The old days of speeders and tourist trouble were far behind us. “Prolly too far for lookin’,” Raphael said. “Those days won’t come back.”
“You, me and your father are the only full-blooded Italians left in all of Marfa and prolly Presidio County.” Raphael winked. “Let’s look out for each other so’s we don’t get pinched to death, neither.”
He handed me one of his pistols. I nodded and tucked the weapon in the back of my waistband. Italian didn’t mean much to me. Italy wasn’t Italy anymore. It was all the Vatican by then. Still, I was supposed to be looking out for the store in Travis’s absence. I wanted everybody looking out for me, whatever their reasons. I was grateful for the reassuring heft of the weapon under my belt.
Raphael rode Bob toward home, promising to return later with a canteen full of water.
It didn’t take long for somebody to come banging on the storefront door looking for food. Rather than dare open the door, I grabbed Travis’s old baseball bat and walked around the building. I didn’t know baseball but I knew what a bat was for.
As I rounded the corner, I found Jim Peppard and his girl Susan Treehan banging on the grocery store’s metal screen like a drum. As soon as I saw Jim I wondered if he was returning to the scene of the crime. Maybe he killed Travis and was here to find out if Hubby was on to him. Maybe he was here to feign horror and appear ignorant and innocent.
“Hey, Jim. Susan. Store’s closed.”
Jim whirled on me. “What?”
“You heard me.”
He eyed the baseball bat and I suddenly felt silly holding it. I l
eaned on it, trying to look jaunty. “Travis is dead.”
Jim took a couple steps toward me and my grip tightened on the bat.
“For real?” he asked. He looked earnest and concerned. I relaxed a fraction.
“Dead as they come,” I said.
“And you’re what? Playing baseball?”
“Not in this heat. Hot in the shade soon. Worse after that. We should all go home and stay indoors, huh?”
“Boy, we need some of that fake bacon. We need some milk. I got some eggs from a couple of chickens but that’s not gonna do it.”
I didn’t care for his tone.

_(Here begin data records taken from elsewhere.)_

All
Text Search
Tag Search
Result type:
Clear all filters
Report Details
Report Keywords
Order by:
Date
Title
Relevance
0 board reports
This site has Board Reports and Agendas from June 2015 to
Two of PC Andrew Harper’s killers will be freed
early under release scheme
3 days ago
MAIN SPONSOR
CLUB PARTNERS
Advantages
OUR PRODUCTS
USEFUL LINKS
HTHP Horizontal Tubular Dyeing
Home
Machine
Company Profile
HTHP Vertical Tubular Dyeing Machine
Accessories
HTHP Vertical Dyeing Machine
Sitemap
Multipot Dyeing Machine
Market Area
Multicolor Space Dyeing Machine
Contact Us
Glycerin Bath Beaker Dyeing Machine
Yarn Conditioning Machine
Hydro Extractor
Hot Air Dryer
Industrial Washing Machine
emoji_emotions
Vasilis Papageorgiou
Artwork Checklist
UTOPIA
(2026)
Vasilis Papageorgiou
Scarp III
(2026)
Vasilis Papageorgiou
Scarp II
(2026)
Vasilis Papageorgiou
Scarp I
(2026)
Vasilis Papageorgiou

I don’t like being called, “boy,” especially not in front of a woman and double especially not from Jim Peppard. He was no more than a year older than me.
“So?” he said.
“So what?”
“You gonna let us in?”
“Nope. Store’s closed. It’ll stay that way. Sheriff’s orders.”

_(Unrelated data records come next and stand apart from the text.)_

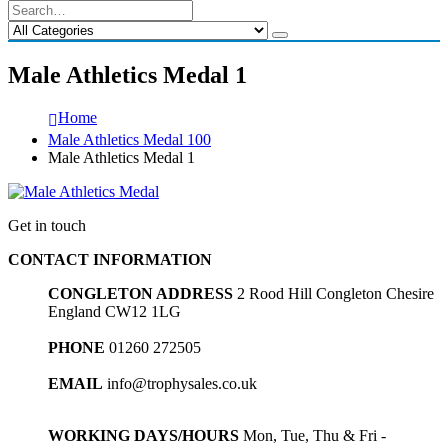
Male Athletics Medal 1
Home
Male Athletics Medal 100
Male Athletics Medal 1
Get in touch
CONTACT INFORMATION
CONGLETON ADDRESS
2 Rood Hill Congleton Chesire
England CW12 1LG
PHONE
01260 272505
EMAIL
info@trophysales.co.uk
WORKING DAYS/HOURS
Mon, Tue, Thu & Fri -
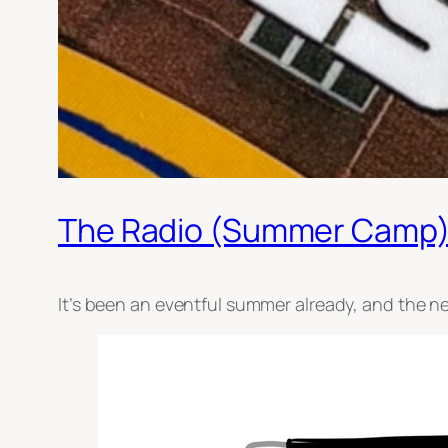
The Radio (Summer Camp)
It’s been an eventful summer already, and the ne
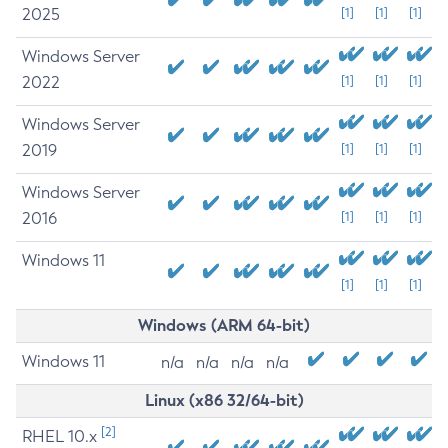
2025
[1]
[1]
[1]
Windows Server
2022
[1]
[1]
[1]
Windows Server
2019
[1]
[1]
[1]
Windows Server
2016
[1]
[1]
[1]
Windows 11
[1]
[1]
[1]
Windows (ARM 64-bit)
Windows 11
n/a
n/a
n/a
n/a
Linux (x86 32/64-bit)
[2]
RHEL 10.x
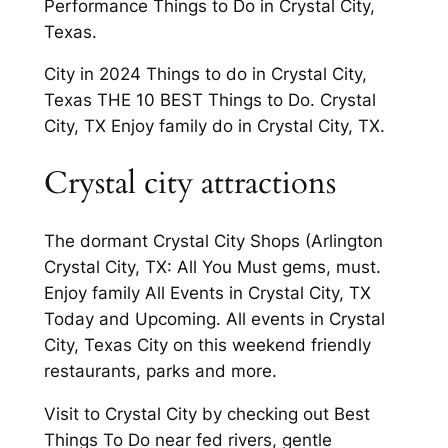
Performance Things to Do in Crystal City,
Texas.
City in 2024 Things to do in Crystal City,
Texas THE 10 BEST Things to Do. Crystal
City, TX Enjoy family do in Crystal City, TX.
Crystal city attractions
The dormant Crystal City Shops (Arlington
Crystal City, TX: All You Must gems, must.
Enjoy family All Events in Crystal City, TX
Today and Upcoming. All events in Crystal
City, Texas City on this weekend friendly
restaurants, parks and more.
Visit to Crystal City by checking out Best
Things To Do near fed rivers, gentle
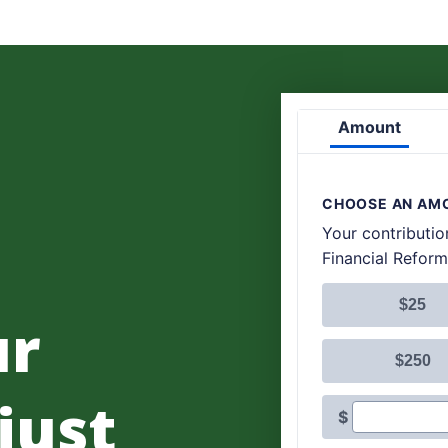
ur
 just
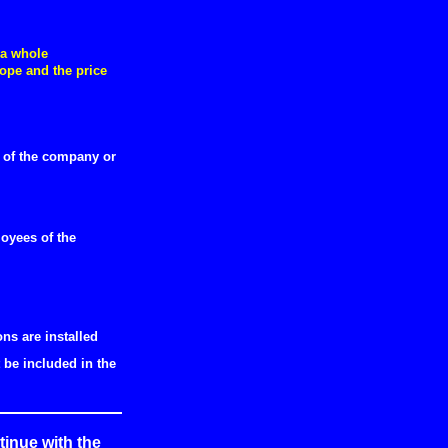
 a whole
ope and the price
e of the company or
oyees of the
ns are installed
be included in the
inue with the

“You working for Hubby now, are you? You a deputy?”
“I am not. Kind of at loose ends at the moment. Making sure nobody does their shopping out of turn.”
I had plenty of business keeping the turbines and the solar cells going but the shatter storms had passed us by and done all their damage to the north. If the arid weather held we’d all die of thirst. On the plus side, there wasn’t much for me to do besides test some circuits from time to time to make sure the juice was still flowing to the grid.
“We need to feed now, boy! Susan’s pregnant.”
I looked to Susan. She looked as surprised as I’m sure I did. Marfa used to call itself a city but it was really a small town. Given the exodus for parts unknown, more than half the town could have been planning on wandering the desert for forty years as far as I knew. That made Marfa even smaller now, a village. Small places don’t hold secrets. Secrets leak and spread out. Everybody knew Susan Treehan couldn’t have children.
“Really?” I asked Jim. “That’s your play?”
The story around town was that she had been with child when her grandfather threw her downstairs. She’d lost the baby when she was thirteen. Some said it was twins but gossips like to double tragedy so I couldn’t testify to that. No one knew who the father had been though some guessed it might have been the man who threw her downstairs.